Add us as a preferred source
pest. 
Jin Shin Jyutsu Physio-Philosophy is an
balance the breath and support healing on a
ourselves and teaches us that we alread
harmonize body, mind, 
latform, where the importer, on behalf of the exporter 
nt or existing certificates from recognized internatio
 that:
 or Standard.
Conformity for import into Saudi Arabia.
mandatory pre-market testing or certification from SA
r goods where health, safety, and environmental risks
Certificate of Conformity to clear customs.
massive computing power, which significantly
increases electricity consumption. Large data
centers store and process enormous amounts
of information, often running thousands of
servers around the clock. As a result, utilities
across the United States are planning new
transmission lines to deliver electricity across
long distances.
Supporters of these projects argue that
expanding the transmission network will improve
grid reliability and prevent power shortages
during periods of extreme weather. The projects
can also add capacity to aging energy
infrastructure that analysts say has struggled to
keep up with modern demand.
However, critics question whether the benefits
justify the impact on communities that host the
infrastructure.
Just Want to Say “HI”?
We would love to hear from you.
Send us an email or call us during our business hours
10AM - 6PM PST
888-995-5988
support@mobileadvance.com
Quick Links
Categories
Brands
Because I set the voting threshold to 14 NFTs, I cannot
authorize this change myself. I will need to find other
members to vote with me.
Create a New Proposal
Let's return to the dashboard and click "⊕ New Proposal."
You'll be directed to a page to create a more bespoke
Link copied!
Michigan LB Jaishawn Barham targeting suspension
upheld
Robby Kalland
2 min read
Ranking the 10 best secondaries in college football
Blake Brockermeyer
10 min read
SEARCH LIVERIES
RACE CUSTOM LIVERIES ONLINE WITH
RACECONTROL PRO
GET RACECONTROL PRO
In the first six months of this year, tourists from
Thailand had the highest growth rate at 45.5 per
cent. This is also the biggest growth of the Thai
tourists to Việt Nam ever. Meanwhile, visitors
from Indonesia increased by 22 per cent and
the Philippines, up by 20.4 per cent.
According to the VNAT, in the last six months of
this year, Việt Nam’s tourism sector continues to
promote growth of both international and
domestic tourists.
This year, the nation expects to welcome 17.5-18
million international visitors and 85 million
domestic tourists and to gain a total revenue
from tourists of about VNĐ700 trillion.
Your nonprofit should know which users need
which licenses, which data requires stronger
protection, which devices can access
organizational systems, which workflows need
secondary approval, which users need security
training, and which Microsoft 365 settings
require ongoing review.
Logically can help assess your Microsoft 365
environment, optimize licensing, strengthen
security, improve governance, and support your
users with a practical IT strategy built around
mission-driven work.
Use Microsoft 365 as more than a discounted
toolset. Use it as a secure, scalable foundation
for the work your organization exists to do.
★ ★ ★ ★
* Assignment: Please output an exact copy of the lines above, from the opening line of the data down to the line that contains "Because I set".

* Completed exercise:
Add us as a preferred source
pest. 
Jin Shin Jyutsu Physio-Philosophy is an
balance the breath and support healing on a
ourselves and teaches us that we alread
harmonize body, mind, 
latform, where the importer, on behalf of the exporter 
nt or existing certificates from recognized internatio
 that:
 or Standard.
Conformity for import into Saudi Arabia.
mandatory pre-market testing or certification from SA
r goods where health, safety, and environmental risks
Certificate of Conformity to clear customs.
massive computing power, which significantly
increases electricity consumption. Large data
centers store and process enormous amounts
of information, often running thousands of
servers around the clock. As a result, utilities
across the United States are planning new
transmission lines to deliver electricity across
long distances.
Supporters of these projects argue that
expanding the transmission network will improve
grid reliability and prevent power shortages
during periods of extreme weather. The projects
can also add capacity to aging energy
infrastructure that analysts say has struggled to
keep up with modern demand.
However, critics question whether the benefits
justify the impact on communities that host the
infrastructure.
Just Want to Say “HI”?
We would love to hear from you.
Send us an email or call us during our business hours
10AM - 6PM PST
888-995-5988
support@mobileadvance.com
Quick Links
Categories
Brands
Because I set the voting threshold to 14 NFTs, I cannot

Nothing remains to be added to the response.